:: Exercise directions ::
Repeat exactly, and only, the lines from the line bearing "autem cædebant ramos" through the end of the material. Do not copy the pictures.

:: Material shown ::

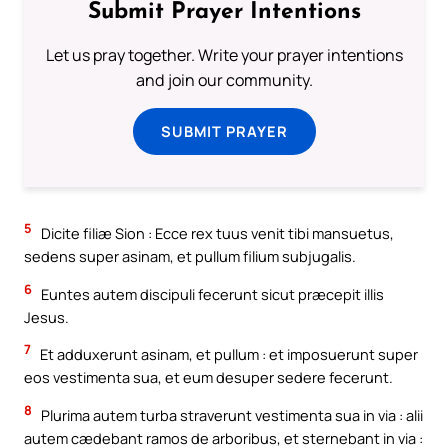
Submit Prayer Intentions
Let us pray together. Write your prayer intentions
and join our community.
SUBMIT PRAYER
5
Dicite filiæ Sion : Ecce rex tuus venit tibi mansuetus,
sedens super asinam, et pullum filium subjugalis.
6
Euntes autem discipuli fecerunt sicut præcepit illis
Jesus.
7
Et adduxerunt asinam, et pullum : et imposuerunt super
eos vestimenta sua, et eum desuper sedere fecerunt.
8
Plurima autem turba straverunt vestimenta sua in via : alii
autem cædebant ramos de arboribus, et sternebant in via :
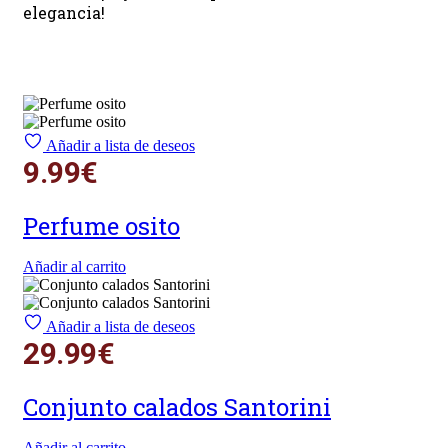
elegancia!
Añadir a lista de deseos
9.99
€
Perfume osito
Añadir al carrito
Añadir a lista de deseos
29.99
€
Conjunto calados Santorini
Añadir al carrito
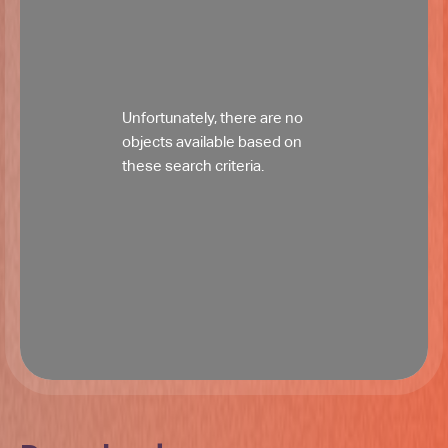
Unfortunately, there are no
objects available based on
these search criteria.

:: Result ::
autem cædebant ramos de arboribus, et sternebant in via :
elegancia!
Añadir a lista de deseos
9.99
€
Perfume osito
Añadir al carrito
Añadir a lista de deseos
29.99
€
Conjunto calados Santorini
Añadir al carrito
Unfortunately, there are no
objects available based on
these search criteria.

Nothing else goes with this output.